- [Text block]
The most important piece of survival equipment is a multi-tool or more commonly a knife. Without a knife you could be in deep poopoo. Seems like fixing a knife and some cord to your pfd is a really good idea. Cord will help you trap animals with snares or could be used for fishing. 

I missed the part where they talked about trailing lines? Cams on a 20ft section of rope does seem like a great docking technique. Might have to implent that for quick stops while fishing.


----------



## CWorthy (Jun 22, 2005)

I know you'll probably consider this to be a "chick thing", but I keep my "Nettie's Ladder" strapped to the side of my boat so I can easily pee off the side as well as catch  or climb back in to either of my boats. 

The bag it comes in keeps it from dragging along and is easily accessible when needed. Aside from that, I second the tight chicken line being the only other alternative I'd consider


----------



## raftus (Jul 20, 2005)

jbarnow said:


> Wrist rocket is way better than nothing. Survival knowledge will be king if this situation becomes a reality for anyone. Any and all techniques to survive will be key in the event you lose your craft and are stranded in the woods indefinitely. Food rations are nice and all but what happens when they go along with everything else.

- [Dataset content]

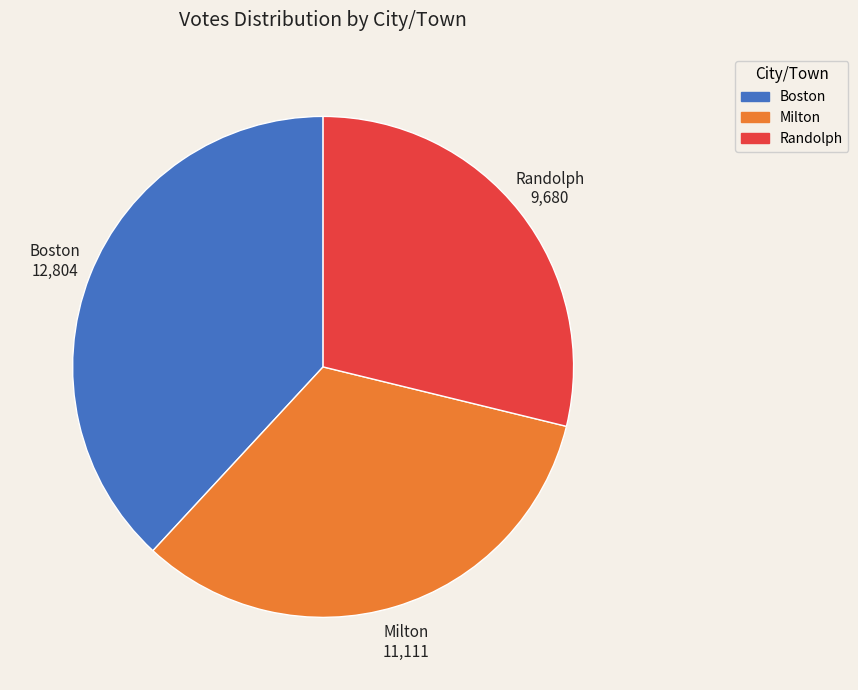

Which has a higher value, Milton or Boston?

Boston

==

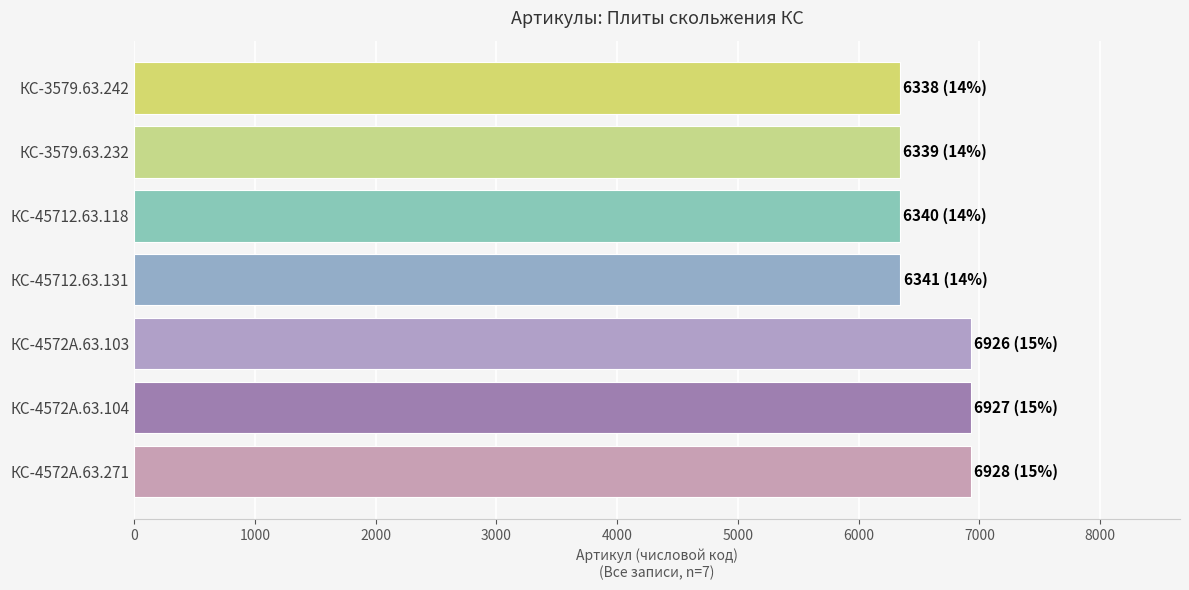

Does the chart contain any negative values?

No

- [Work task]
Please carry on the forum thread about survival gear for boaters from the point where it stops. The lines have no role here.

- [Result]
> 
> The most important piece of survival equipment is a multi-tool or more commonly a knife. Without a knife you could be in deep poopoo. Seems like fixing a knife and some cord to your pfd is a really good idea. Cord will help you trap animals with snares or could be used for fishing.


They make survival rations, the type for liferafts and disasters, that are about 3600 calories to a large bar. In a survival situation you eat as little as 200-400 calories a day (the bars are pre-portioned), so that is 9-18 days worth of food. Of course this is grossly under your needs and you will be weakened by it, but it will keep you going for a while. They are small enough that if you have a thigh pack under your drysuit you could carry a few of them, and they are in airtight packaging so even if your suit gets compromised your food stays edible. After reading 'Brothers on the Bashkaus' I got interested in lightweight high calorie food options for expeditions and found these bars. Of course you could carry cubes of cured pork fat instead.

Mainstay 3600 Emergency Food Rations - Survivor Industries



jbarnow said:


> I missed the part where they talked about trailing lines?


The article dosen't mention them specifically, but you can see them in the photos. They have been discussed here in the past, as well as on Boatertalk and on some of the yahoo groups.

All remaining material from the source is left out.